## Your goal
Set out every line of the entries below as one numbered list, skipping any blank lines.
*-*-*
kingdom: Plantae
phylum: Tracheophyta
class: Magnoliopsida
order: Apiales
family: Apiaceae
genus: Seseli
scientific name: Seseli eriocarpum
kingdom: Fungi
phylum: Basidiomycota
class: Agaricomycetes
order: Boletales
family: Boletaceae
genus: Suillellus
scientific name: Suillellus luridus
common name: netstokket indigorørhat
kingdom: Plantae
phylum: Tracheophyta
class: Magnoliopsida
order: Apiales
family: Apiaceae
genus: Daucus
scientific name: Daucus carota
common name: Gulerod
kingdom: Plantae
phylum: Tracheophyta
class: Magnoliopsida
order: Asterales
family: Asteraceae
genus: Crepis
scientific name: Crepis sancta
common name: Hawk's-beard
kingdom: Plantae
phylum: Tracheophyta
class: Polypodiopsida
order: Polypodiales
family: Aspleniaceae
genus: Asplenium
*-*-*
## Solution below
1. kingdom: Plantae
2. phylum: Tracheophyta
3. class: Magnoliopsida
4. order: Apiales
5. family: Apiaceae
6. genus: Seseli
7. scientific name: Seseli eriocarpum
8. kingdom: Fungi
9. phylum: Basidiomycota
10. class: Agaricomycetes
11. order: Boletales
12. family: Boletaceae
13. genus: Suillellus
14. scientific name: Suillellus luridus
15. common name: netstokket indigorørhat
16. kingdom: Plantae
17. phylum: Tracheophyta
18. class: Magnoliopsida
19. order: Apiales
20. family: Apiaceae
21. genus: Daucus
22. scientific name: Daucus carota
23. common name: Gulerod
24. kingdom: Plantae
25. phylum: Tracheophyta
26. class: Magnoliopsida
27. order: Asterales
28. family: Asteraceae
29. genus: Crepis
30. scientific name: Crepis sancta
31. common name: Hawk's-beard
32. kingdom: Plantae
33. phylum: Tracheophyta
34. class: Polypodiopsida
35. order: Polypodiales
36. family: Aspleniaceae
37. genus: Asplenium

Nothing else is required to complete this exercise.